ENTRIES SHOWN:
[Start of Attachment]

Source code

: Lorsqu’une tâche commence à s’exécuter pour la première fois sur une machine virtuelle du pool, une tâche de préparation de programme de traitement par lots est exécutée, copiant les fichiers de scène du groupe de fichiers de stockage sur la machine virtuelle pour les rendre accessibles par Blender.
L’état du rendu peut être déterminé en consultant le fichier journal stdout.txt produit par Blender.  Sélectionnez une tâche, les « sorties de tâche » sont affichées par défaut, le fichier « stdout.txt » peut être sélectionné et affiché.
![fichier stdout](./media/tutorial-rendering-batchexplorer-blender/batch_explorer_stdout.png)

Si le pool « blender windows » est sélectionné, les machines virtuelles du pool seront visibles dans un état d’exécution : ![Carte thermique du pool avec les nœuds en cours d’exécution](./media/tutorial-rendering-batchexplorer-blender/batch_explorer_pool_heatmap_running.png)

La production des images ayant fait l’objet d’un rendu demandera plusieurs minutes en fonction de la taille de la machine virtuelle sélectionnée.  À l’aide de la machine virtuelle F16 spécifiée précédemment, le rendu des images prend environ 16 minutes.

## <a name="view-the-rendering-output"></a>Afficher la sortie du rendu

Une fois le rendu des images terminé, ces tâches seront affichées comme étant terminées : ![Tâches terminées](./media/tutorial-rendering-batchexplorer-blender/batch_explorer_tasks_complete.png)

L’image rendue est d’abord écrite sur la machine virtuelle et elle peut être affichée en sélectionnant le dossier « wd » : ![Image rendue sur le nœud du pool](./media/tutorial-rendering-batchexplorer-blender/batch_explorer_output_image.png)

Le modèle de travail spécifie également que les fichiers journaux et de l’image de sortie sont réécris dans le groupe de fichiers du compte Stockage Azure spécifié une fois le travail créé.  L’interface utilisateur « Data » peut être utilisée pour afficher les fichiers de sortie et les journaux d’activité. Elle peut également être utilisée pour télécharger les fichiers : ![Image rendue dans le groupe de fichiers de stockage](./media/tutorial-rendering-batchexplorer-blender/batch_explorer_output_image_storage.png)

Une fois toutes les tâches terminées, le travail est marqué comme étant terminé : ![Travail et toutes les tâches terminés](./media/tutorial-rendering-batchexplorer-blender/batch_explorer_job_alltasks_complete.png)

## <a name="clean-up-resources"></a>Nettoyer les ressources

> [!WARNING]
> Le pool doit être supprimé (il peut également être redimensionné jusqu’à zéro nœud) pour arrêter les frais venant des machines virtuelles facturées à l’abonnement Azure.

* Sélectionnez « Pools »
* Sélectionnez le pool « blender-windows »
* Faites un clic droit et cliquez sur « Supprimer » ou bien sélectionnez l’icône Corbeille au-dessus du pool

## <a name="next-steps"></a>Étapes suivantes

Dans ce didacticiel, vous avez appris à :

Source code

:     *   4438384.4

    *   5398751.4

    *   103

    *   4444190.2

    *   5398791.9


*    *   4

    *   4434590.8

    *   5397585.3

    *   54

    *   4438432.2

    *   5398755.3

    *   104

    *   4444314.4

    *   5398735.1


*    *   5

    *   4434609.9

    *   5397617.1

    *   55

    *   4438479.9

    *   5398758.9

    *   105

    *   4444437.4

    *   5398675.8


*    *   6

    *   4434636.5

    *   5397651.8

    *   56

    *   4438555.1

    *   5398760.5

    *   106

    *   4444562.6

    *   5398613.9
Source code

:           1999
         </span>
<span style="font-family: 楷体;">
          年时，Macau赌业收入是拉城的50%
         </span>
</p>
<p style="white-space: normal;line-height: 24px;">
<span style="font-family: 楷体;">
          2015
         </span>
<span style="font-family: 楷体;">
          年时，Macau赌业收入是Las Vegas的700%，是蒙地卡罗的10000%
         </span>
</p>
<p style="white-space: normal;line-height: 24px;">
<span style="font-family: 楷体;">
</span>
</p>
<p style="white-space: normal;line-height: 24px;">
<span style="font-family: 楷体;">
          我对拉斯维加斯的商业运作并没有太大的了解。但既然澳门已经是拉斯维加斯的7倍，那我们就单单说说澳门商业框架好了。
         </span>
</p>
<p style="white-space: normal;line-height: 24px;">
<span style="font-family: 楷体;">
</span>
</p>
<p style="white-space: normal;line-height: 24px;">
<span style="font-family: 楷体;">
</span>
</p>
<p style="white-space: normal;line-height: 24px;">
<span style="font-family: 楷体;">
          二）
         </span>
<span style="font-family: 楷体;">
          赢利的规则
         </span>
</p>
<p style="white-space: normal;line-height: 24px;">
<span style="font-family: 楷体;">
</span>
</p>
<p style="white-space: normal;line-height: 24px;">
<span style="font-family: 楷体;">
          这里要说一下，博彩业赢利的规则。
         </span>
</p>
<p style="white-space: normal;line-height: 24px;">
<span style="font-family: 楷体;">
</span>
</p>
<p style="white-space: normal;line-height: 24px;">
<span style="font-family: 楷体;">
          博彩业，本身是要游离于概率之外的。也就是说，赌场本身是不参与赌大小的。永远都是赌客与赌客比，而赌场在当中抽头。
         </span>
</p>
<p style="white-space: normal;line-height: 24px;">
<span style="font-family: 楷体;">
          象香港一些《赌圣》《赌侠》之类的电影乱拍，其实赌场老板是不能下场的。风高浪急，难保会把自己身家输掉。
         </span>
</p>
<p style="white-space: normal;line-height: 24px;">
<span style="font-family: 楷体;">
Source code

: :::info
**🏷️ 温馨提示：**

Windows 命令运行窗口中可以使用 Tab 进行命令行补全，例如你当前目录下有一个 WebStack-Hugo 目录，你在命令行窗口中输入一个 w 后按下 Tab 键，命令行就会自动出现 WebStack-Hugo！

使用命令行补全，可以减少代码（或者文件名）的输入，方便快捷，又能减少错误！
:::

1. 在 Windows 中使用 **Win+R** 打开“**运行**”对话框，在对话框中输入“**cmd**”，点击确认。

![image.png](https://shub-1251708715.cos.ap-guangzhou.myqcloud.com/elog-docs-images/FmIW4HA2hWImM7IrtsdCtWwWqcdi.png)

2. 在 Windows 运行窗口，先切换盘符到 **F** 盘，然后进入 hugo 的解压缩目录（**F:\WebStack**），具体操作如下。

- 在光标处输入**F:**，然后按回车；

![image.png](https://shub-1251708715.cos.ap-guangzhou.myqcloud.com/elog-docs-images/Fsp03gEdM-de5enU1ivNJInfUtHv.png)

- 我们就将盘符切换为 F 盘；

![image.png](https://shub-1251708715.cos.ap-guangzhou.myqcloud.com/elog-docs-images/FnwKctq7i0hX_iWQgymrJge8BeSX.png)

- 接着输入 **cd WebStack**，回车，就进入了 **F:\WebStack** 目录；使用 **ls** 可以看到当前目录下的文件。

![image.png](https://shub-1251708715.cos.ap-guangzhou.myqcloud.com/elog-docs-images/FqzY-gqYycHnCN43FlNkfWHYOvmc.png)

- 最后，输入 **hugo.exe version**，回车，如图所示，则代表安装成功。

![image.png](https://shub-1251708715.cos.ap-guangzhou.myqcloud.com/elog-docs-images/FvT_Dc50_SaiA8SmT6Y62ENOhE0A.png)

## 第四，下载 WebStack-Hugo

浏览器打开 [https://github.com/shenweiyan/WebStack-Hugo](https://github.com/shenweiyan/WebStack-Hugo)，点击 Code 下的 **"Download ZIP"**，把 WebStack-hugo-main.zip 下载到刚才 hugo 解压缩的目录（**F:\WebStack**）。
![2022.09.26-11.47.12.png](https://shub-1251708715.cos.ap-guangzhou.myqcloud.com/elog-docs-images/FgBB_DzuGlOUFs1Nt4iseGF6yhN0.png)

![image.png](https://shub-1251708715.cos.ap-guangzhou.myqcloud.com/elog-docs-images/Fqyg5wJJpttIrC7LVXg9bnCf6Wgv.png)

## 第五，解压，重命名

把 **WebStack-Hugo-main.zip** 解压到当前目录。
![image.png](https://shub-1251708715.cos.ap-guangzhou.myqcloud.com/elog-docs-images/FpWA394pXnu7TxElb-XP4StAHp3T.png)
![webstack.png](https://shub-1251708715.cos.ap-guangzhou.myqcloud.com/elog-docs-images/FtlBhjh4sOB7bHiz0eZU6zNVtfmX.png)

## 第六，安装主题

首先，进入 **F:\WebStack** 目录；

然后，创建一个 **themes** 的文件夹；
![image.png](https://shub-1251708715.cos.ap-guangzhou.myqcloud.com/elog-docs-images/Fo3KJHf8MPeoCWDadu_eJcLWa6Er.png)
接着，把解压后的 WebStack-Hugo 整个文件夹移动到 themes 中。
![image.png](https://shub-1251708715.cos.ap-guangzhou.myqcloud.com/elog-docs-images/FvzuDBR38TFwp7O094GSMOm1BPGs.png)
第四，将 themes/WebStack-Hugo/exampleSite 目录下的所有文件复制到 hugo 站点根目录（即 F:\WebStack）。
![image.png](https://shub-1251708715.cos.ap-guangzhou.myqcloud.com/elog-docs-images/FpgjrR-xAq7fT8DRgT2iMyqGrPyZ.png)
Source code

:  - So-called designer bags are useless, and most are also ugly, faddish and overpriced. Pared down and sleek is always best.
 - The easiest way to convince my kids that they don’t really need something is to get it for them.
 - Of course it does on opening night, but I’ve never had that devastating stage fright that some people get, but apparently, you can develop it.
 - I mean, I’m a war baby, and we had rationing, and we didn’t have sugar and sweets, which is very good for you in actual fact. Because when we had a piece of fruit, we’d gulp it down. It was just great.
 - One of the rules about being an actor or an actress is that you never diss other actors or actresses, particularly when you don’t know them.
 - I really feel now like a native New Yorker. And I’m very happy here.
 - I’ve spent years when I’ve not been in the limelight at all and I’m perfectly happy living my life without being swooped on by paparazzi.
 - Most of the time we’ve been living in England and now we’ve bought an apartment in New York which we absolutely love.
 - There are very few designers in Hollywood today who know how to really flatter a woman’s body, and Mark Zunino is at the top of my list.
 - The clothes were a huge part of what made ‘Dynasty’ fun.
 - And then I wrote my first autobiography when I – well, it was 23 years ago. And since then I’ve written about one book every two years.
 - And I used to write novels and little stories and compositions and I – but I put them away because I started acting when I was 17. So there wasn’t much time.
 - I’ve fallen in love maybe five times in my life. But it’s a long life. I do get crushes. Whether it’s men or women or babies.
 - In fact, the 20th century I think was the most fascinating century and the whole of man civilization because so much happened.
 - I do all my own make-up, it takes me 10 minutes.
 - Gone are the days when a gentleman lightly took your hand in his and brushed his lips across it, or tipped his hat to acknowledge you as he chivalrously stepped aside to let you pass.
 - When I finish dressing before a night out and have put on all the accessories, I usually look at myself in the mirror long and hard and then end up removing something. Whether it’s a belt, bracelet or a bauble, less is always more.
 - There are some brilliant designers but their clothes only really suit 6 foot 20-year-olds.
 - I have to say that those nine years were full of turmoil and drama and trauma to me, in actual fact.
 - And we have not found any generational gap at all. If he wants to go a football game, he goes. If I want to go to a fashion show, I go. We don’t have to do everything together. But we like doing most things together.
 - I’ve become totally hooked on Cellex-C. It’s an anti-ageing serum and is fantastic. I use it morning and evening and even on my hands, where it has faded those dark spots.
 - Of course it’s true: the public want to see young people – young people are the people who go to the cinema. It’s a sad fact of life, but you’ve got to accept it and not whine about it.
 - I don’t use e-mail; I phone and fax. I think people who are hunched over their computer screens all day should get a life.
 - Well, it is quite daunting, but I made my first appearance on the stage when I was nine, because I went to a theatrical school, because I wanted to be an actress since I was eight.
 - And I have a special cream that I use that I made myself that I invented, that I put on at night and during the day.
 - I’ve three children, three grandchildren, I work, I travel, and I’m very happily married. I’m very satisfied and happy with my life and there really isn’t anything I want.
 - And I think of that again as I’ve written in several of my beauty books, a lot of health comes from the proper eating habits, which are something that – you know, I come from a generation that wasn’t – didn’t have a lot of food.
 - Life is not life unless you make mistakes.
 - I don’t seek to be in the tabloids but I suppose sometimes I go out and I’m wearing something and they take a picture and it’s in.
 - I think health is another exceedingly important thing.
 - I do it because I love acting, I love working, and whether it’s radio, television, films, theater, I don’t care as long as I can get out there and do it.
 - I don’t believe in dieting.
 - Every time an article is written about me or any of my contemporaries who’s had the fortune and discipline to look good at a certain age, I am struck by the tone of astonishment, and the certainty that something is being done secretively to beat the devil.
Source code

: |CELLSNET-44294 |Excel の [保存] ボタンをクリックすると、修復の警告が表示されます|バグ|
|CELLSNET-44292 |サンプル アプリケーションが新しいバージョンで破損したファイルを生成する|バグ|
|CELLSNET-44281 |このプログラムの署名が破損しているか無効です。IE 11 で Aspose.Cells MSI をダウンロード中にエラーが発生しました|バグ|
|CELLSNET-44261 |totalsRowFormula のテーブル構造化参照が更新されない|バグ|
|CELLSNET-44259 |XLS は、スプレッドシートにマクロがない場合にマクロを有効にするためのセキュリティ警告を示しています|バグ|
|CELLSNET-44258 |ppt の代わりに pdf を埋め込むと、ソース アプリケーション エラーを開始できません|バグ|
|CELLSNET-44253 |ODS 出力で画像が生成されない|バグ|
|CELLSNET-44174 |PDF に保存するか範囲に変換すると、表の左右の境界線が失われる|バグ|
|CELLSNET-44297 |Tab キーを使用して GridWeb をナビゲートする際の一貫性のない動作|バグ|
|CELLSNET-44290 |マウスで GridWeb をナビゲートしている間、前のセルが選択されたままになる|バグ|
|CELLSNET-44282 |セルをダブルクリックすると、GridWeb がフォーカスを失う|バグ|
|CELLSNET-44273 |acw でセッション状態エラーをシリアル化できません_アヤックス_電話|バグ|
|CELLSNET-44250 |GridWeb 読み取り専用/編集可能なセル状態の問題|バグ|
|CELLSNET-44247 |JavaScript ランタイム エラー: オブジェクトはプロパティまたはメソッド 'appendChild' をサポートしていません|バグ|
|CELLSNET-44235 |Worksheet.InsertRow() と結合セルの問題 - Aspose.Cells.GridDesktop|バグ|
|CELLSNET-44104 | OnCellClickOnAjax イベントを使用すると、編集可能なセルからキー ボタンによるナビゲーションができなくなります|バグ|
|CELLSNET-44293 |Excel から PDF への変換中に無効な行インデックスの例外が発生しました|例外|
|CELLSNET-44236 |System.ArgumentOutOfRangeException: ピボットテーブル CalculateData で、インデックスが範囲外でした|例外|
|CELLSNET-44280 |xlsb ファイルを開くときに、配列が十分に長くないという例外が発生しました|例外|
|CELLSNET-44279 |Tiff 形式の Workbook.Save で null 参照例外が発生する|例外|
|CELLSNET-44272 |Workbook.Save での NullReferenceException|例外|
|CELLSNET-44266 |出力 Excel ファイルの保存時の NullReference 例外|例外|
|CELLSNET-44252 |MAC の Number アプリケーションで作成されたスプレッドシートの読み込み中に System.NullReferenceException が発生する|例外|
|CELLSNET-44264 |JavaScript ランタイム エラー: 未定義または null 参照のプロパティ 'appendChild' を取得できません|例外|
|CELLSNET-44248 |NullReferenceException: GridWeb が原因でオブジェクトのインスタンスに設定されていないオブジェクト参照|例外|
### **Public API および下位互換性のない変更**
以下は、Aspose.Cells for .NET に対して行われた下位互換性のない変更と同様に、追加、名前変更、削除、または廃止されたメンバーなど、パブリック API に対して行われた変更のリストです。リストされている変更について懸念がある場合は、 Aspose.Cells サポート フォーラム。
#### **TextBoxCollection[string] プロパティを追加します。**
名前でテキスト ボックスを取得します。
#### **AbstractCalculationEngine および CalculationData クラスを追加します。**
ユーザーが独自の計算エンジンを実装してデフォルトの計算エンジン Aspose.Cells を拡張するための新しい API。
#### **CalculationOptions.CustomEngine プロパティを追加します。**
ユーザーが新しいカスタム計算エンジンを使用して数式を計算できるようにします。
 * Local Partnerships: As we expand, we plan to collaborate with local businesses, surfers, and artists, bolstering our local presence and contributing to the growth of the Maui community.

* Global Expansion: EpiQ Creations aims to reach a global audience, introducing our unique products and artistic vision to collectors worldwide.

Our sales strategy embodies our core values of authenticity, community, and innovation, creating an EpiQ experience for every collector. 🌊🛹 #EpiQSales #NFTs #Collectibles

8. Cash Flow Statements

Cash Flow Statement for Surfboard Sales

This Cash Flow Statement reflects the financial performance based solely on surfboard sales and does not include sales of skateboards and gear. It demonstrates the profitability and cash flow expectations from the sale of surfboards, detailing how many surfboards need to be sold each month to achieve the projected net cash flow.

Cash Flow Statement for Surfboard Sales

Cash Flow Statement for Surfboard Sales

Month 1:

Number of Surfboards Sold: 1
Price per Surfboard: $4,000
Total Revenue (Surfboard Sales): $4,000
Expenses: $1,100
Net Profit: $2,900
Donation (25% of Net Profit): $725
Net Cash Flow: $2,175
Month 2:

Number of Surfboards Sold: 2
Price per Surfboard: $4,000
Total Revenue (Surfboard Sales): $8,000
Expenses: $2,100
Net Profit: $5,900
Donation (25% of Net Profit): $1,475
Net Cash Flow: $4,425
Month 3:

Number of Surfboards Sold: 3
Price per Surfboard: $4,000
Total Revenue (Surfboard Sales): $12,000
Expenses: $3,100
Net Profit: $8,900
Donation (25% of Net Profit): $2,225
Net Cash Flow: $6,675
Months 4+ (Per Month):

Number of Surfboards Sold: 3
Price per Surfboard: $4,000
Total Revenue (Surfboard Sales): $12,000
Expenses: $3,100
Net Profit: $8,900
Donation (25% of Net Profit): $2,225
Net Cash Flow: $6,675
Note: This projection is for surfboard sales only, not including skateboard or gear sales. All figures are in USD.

[End of Attachment]

TASK OBJECTIVE:
Copy the records from the line containing "Number of Surfboards Sold: 2" up to and including the last line of the records, without changing a word.

ANSWER AREA:
Number of Surfboards Sold: 2
Price per Surfboard: $4,000
Total Revenue (Surfboard Sales): $8,000
Expenses: $2,100
Net Profit: $5,900
Donation (25% of Net Profit): $1,475
Net Cash Flow: $4,425
Month 3:

Number of Surfboards Sold: 3
Price per Surfboard: $4,000
Total Revenue (Surfboard Sales): $12,000
Expenses: $3,100
Net Profit: $8,900
Donation (25% of Net Profit): $2,225
Net Cash Flow: $6,675
Months 4+ (Per Month):

Number of Surfboards Sold: 3
Price per Surfboard: $4,000
Total Revenue (Surfboard Sales): $12,000
Expenses: $3,100
Net Profit: $8,900
Donation (25% of Net Profit): $2,225
Net Cash Flow: $6,675
Note: This projection is for surfboard sales only, not including skateboard or gear sales. All figures are in USD.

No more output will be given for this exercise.